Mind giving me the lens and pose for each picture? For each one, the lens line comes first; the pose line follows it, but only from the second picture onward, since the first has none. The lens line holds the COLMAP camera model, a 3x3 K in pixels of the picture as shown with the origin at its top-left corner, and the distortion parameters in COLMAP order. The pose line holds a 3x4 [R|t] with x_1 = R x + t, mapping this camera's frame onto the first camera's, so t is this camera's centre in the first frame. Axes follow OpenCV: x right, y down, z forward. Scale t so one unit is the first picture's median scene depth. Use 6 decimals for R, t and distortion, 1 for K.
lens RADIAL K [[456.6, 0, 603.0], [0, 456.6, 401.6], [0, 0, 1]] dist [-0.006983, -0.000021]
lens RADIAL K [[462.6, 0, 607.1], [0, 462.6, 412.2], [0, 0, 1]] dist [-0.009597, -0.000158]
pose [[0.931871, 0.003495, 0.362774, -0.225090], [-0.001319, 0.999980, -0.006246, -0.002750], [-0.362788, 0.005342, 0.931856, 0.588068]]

...

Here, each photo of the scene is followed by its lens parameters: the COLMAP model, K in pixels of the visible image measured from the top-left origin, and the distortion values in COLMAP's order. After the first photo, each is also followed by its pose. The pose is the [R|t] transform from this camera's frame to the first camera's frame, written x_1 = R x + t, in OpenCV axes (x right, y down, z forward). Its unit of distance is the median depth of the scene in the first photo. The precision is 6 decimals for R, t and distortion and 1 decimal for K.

**INSTRUCTIONS TO FOLLOW:** Can you reproduce, character for character, the lines of the entries starting at the line with "Mind giving me" and ending at the line with "0.005342, 0.931856, 0.588068]]", including both of those lines?

**TASK SOLUTION:**
Mind giving me the lens and pose for each picture? For each one, the lens line comes first; the pose line follows it, but only from the second picture onward, since the first has none. The lens line holds the COLMAP camera model, a 3x3 K in pixels of the picture as shown with the origin at its top-left corner, and the distortion parameters in COLMAP order. The pose line holds a 3x4 [R|t] with x_1 = R x + t, mapping this camera's frame onto the first camera's, so t is this camera's centre in the first frame. Axes follow OpenCV: x right, y down, z forward. Scale t so one unit is the first picture's median scene depth. Use 6 decimals for R, t and distortion, 1 for K.
lens RADIAL K [[456.6, 0, 603.0], [0, 456.6, 401.6], [0, 0, 1]] dist [-0.006983, -0.000021]
lens RADIAL K [[462.6, 0, 607.1], [0, 462.6, 412.2], [0, 0, 1]] dist [-0.009597, -0.000158]
pose [[0.931871, 0.003495, 0.362774, -0.225090], [-0.001319, 0.999980, -0.006246, -0.002750], [-0.362788, 0.005342, 0.931856, 0.588068]]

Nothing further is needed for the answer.